The correctness of the padding should be verifiable from the hash of the message - that is, given the hash of the message, the same padding should be reproducible. Otherwise, "existential forgery" would be possible.

So what is "existential forgery"?

Basically, you just produce a random string of bytes as your signature. When it's interpreted as an integer and raised to e'th power mod n, the lower 256/384/512 bits will be as valid a hash value as any other, so even though we don't know what message produces such hash value, we've found one that exists, hence "existential forgery".
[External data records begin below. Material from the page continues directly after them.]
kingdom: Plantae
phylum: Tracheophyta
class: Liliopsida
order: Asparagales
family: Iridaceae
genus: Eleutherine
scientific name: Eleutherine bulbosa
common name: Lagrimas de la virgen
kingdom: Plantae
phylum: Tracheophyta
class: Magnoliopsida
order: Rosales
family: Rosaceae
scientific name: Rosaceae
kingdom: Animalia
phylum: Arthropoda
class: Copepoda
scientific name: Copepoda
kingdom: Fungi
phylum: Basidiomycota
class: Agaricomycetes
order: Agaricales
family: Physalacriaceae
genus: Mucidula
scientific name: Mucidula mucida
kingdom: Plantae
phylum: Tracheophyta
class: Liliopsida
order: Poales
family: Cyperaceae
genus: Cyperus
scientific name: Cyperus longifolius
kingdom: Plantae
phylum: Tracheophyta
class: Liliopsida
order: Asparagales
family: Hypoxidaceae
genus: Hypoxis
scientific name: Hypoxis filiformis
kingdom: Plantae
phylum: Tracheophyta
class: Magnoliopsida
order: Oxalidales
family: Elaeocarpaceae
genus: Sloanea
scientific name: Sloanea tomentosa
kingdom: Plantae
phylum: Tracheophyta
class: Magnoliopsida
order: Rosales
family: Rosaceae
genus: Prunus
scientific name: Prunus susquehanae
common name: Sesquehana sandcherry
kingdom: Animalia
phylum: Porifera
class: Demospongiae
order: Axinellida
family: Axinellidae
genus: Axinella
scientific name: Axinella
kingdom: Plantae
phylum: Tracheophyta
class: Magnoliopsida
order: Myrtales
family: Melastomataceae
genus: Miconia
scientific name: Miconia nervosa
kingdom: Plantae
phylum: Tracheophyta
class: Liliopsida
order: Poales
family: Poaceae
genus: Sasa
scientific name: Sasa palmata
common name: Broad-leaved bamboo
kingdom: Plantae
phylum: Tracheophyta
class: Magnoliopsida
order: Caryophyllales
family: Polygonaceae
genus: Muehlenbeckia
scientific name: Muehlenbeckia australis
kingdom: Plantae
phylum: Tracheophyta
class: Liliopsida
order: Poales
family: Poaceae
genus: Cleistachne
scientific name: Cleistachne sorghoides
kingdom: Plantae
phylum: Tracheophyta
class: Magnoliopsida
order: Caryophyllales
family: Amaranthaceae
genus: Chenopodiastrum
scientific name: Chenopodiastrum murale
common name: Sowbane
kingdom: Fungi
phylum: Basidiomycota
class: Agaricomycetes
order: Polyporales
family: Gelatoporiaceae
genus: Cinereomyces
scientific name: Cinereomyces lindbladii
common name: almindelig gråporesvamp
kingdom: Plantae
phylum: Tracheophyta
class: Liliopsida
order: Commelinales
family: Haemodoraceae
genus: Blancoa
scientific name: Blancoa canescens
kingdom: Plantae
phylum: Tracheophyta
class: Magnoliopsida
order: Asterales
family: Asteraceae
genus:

To actually make the attack work requires some extra effort, including but not limited to:

• mounting collision attack on the hash function against the verification exponent with many random messages.

• for small modulus, GNFS may yield results with part of lower-order bits matching the candidate message digests.

As noted by @fgrieu in the comment, the question asks a hypothetical situation that cannot be universally applied, thereby making it a false proposition.